* Work item: Write out the lines precisely as they appear, starting at the line that contains "полифосфатный фильтр или полифосфатный" and ending at the last line of the stored data. Leave the pictures out of your answer.

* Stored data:
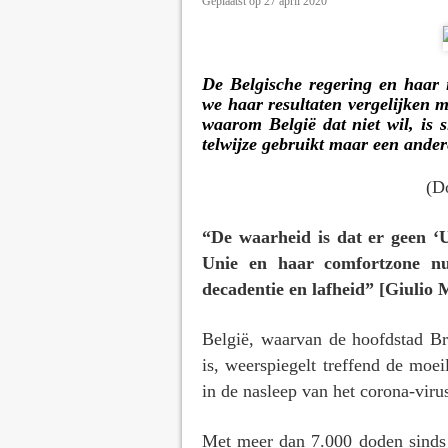
Geplaatst op
27 april 2020
door
E.J. Bron
De Belgische regering en haar il
we haar resultaten vergelijken m
waarom België dat niet wil, is s
telwijze gebruikt maar een andere
(D
“De waarheid is dat er geen ‘U
Unie en haar comfortzone nu
decadentie en lafheid” [Giulio 
België, waarvan de hoofdstad B
is, weerspiegelt treffend de moei
in de nasleep van het corona-vir
Met meer dan 7.000 doden sinds 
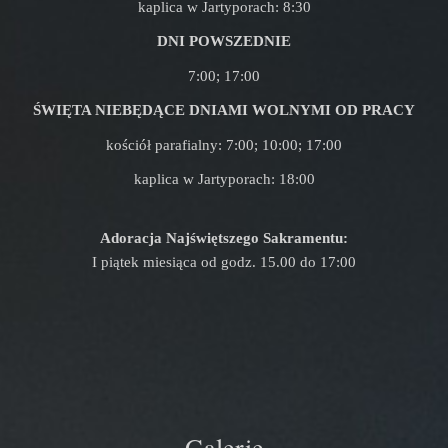
kaplica w Jartyporach: 8:30
DNI POWSZEDNIE
7:00; 17:00
ŚWIĘTA NIEBĘDĄCE DNIAMI WOLNYMI OD PRACY
kościół parafialny: 7:00; 10:00; 17:00
kaplica w Jartyporach: 18:00
Adoracja Najświętszego Sakramentu:
I piątek miesiąca od godz. 15.00 do 17:00
Galerie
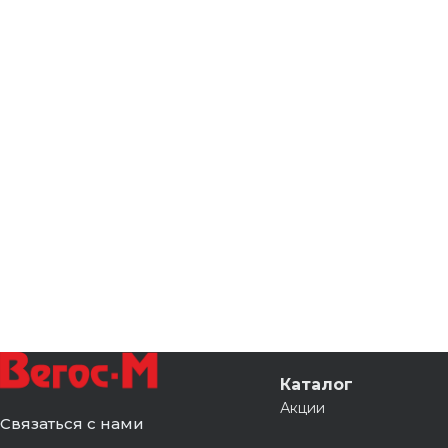
Каталог
Акции
Связаться с нами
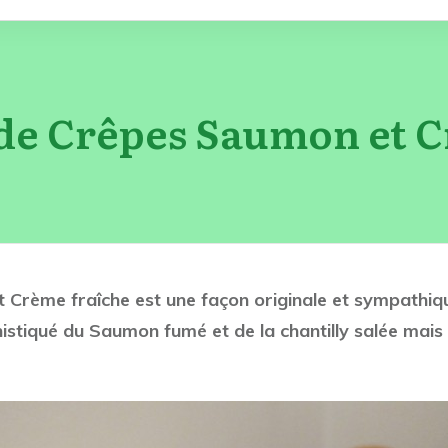
 de Crêpes Saumon et 
t Crème fraîche est une façon originale et sympathi
istiqué du Saumon fumé et de la chantilly salée mais l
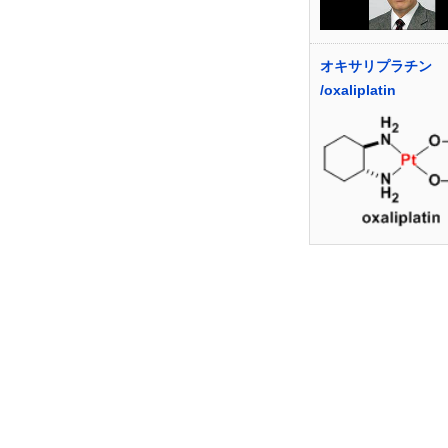
オキサリプラチン
/oxaliplatin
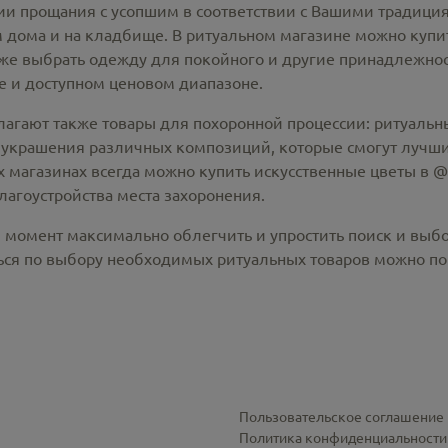
 прощания с усопшим в соответствии с Вашими традиция
 дома и на кладбище. В ритуальном магазине можно
купи
же выбрать одежду для покойного и другие принадлежност
 и доступном ценовом диапазоне.
лагают также товары для похоронной процессии:
ритуальны
 украшения различных композиций, которые смогут лучши
х магазинах всегда можно купить
искусственные цветы в @c
лагоустройства места захоронения.
й момент максимально облегчить и упростить поиск и выб
ся по выбору необходимых ритуальных товаров можно по 
Пользовательское соглашение
Политика конфиденциальности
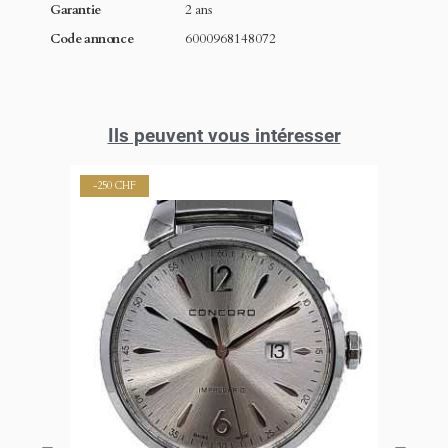
Garantie
2 ans
Code annonce
6000968148072
Ils peuvent vous intéresser
-250 CHF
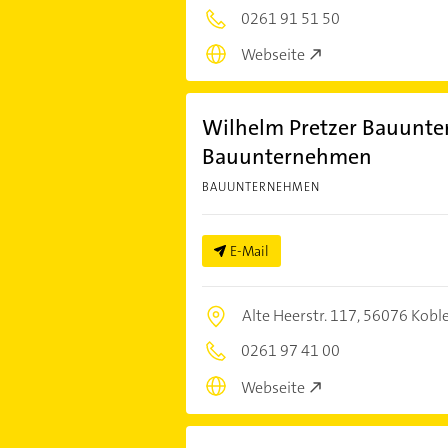
0261 91 51 50
Webseite
Wilhelm Pretzer Bauunt
Bauunternehmen
BAUUNTERNEHMEN
E-Mail
Alte Heerstr. 117,
56076 Kobl
0261 97 41 00
Webseite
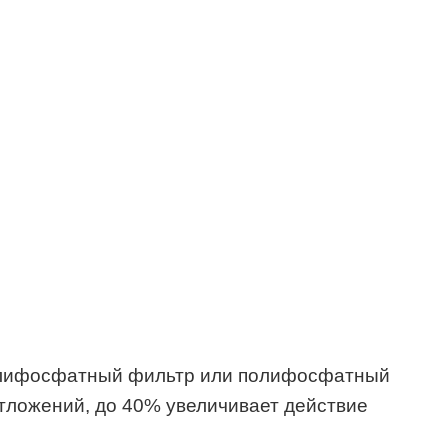
полифосфатный фильтр или полифосфатный
тложений, до 40% увеличивает действие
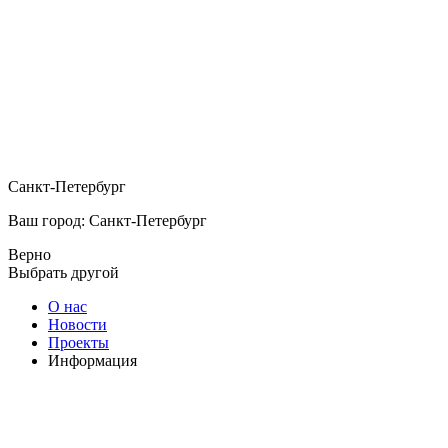
Санкт-Петербург
Ваш город: Санкт-Петербург
Верно
Выбрать другой
О нас
Новости
Проекты
Информация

* Response below:
полифосфатный фильтр или полифосфатный
тложений, до 40% увеличивает действие
Санкт-Петербург
Ваш город: Санкт-Петербург
Верно
Выбрать другой
О нас
Новости
Проекты
Информация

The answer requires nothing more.